Wreckless Eric and Amy Rigby have been called “an avant-garde Johnny and June” and “the Ian & Sylvia of punk rock.” However they’re described, they’re not to be missed.

Luray is the project of Shannon Carey, whose moody original songs are built from banjo and breathy voice. Her new album was produced by Bon Iver’s Sean Carey and at live shows she’s often joined by a backing quartet. Luray headlines a concert that includes opening sets from local singer/songwriters Dennis Crommett and Brooke Brown Saracino, at the Parlor Room at Signature Sounds tonight at 8 p.m.

Willie Lane, Ruth Garbus and Rat Power play a free in-store show at Mystery Train in Amherst Saturday at 6:30 p.m.

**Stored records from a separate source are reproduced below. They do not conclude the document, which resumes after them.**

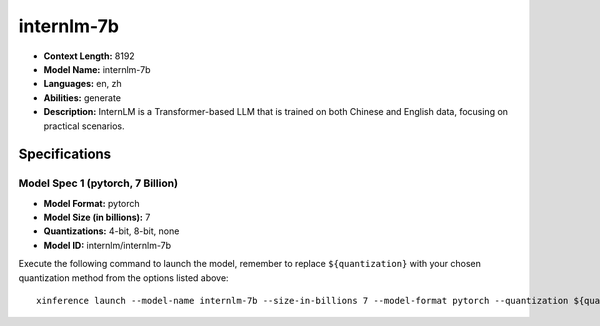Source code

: .. _models_llm_internlm-7b:

========================================
internlm-7b
========================================

- **Context Length:** 8192
- **Model Name:** internlm-7b
- **Languages:** en, zh
- **Abilities:** generate
- **Description:** InternLM is a Transformer-based LLM that is trained on both Chinese and English data, focusing on practical scenarios.

Specifications
^^^^^^^^^^^^^^


Model Spec 1 (pytorch, 7 Billion)
++++++++++++++++++++++++++++++++++++++++

- **Model Format:** pytorch
- **Model Size (in billions):** 7
- **Quantizations:** 4-bit, 8-bit, none
- **Model ID:** internlm/internlm-7b

Execute the following command to launch the model, remember to replace ``${quantization}`` with your
chosen quantization method from the options listed above::

   xinference launch --model-name internlm-7b --size-in-billions 7 --model-format pytorch --quantization ${quantization}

Rani Arbo and daisy mayhem are longtime Valley favorites. Led by fiddler/vocalist Arbo, the quartet wows with four-part harmonies and a diverse songbook, and they’ll be at the Iron Horse in Northampton Saturday at 7 p.m.

For more than 20 years the Brooklyn-based Slackers have been bringing their ska-inspired music around the world (the band calls it “Jamaican rock’n’roll”). See the popular sextet headline a triple bill filled out by Danny Pease and the Regulators and No Intention at Pearl Street in Northampton on Saturday at 7 p.m.

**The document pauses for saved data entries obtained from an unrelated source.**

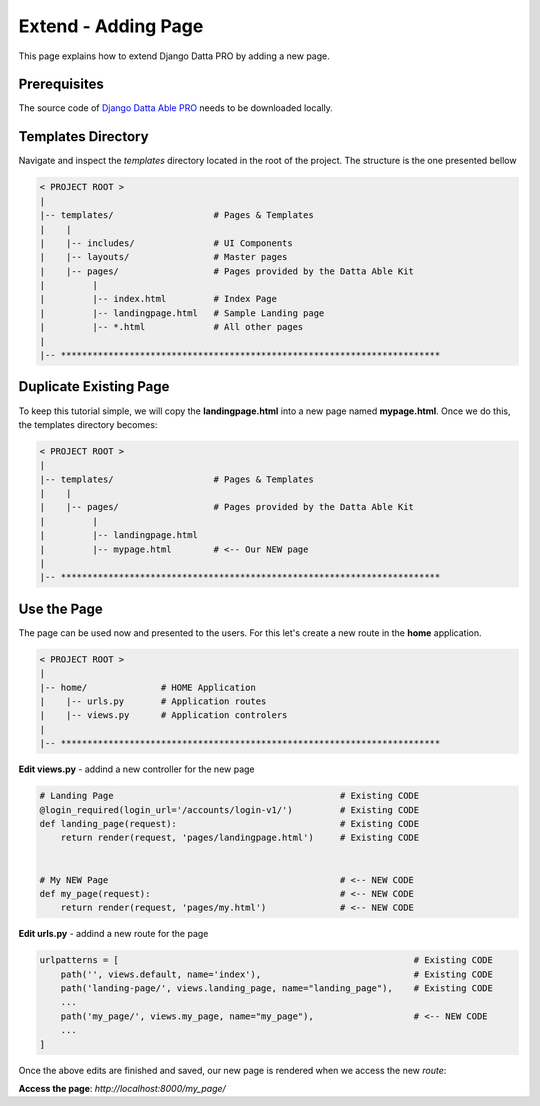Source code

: Extend - Adding Page  
====================

This page explains how to extend Django Datta PRO by adding a new page.

Prerequisites
-------------

The source code of `Django Datta Able PRO </product/datta-able-pro/django/>`__ needs to be downloaded locally. 

Templates Directory
-------------------

Navigate and inspect the `templates` directory located in the root of the project. The structure is the one presented bellow   

.. code-block:: bash   

    < PROJECT ROOT >
    |
    |-- templates/                   # Pages & Templates   
    |    |
    |    |-- includes/               # UI Components
    |    |-- layouts/                # Master pages
    |    |-- pages/                  # Pages provided by the Datta Able Kit
    |         |
    |         |-- index.html         # Index Page 
    |         |-- landingpage.html   # Sample Landing page 
    |         |-- *.html             # All other pages
    |
    |-- ************************************************************************


Duplicate Existing Page
-----------------------

To keep this tutorial simple, we will copy the **landingpage.html** into a new page named **mypage.html**. Once we do this, the templates directory becomes: 


.. code-block:: bash   

    < PROJECT ROOT >
    |
    |-- templates/                   # Pages & Templates   
    |    |
    |    |-- pages/                  # Pages provided by the Datta Able Kit
    |         |
    |         |-- landingpage.html    
    |         |-- mypage.html        # <-- Our NEW page  
    |
    |-- ************************************************************************


Use the Page
------------

The page can be used now and presented to the users. For this let's create a new route in the **home** application. 

.. code-block:: bash   

    < PROJECT ROOT >
    |
    |-- home/              # HOME Application
    |    |-- urls.py       # Application routes
    |    |-- views.py      # Application controlers
    |
    |-- ************************************************************************


**Edit views.py** - addind a new controller for the new page   

.. code-block:: python

    # Landing Page                                           # Existing CODE  
    @login_required(login_url='/accounts/login-v1/')         # Existing CODE
    def landing_page(request):                               # Existing CODE
        return render(request, 'pages/landingpage.html')     # Existing CODE


    # My NEW Page                                            # <-- NEW CODE  
    def my_page(request):                                    # <-- NEW CODE
        return render(request, 'pages/my.html')              # <-- NEW CODE


**Edit urls.py** - addind a new route for the page 

.. code-block:: python

    urlpatterns = [                                                        # Existing CODE
        path('', views.default, name='index'),                             # Existing CODE
        path('landing-page/', views.landing_page, name="landing_page"),    # Existing CODE 
        ... 
        path('my_page/', views.my_page, name="my_page"),                   # <-- NEW CODE
        ... 
    ]

Once the above edits are finished and saved, our new page is rendered when we access the new `route`:

**Access the page**: `http://localhost:8000/my_page/`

Trailer Park musicians are party-whipper-uppers, making dance-minded music with twin saxophones and freewheeling grooves wherever they go. Help them shake the foundation at the Basement in Northampton Saturday at 8 p.m.

Jeff Holmes is many things — pianist, trumpeter, arranger, composer, professor of music at the University of Massachusetts Amherst — and now he’s an excited artist with a new CD making its way into the world, entitled “Of One’s Own.” Jazzman Holmes and his quartet celebrate the release of the record with a concert at the Iron Horse Wednesday at 7 p.m.

Northampton-based quintet Pale Cowboy put out a strong EP last year called “Life Nature Library” that’s quirky and melodic, flying right over any pigeonholes (there’s some country twang, chugging electrified guitars, Of Montreal-esque piano pop and much more in its homespun music). The band will be joined by Dig Safe and Walking Ghosts for a show at the Sierra Grille in Northampton Thursday at 10 p.m.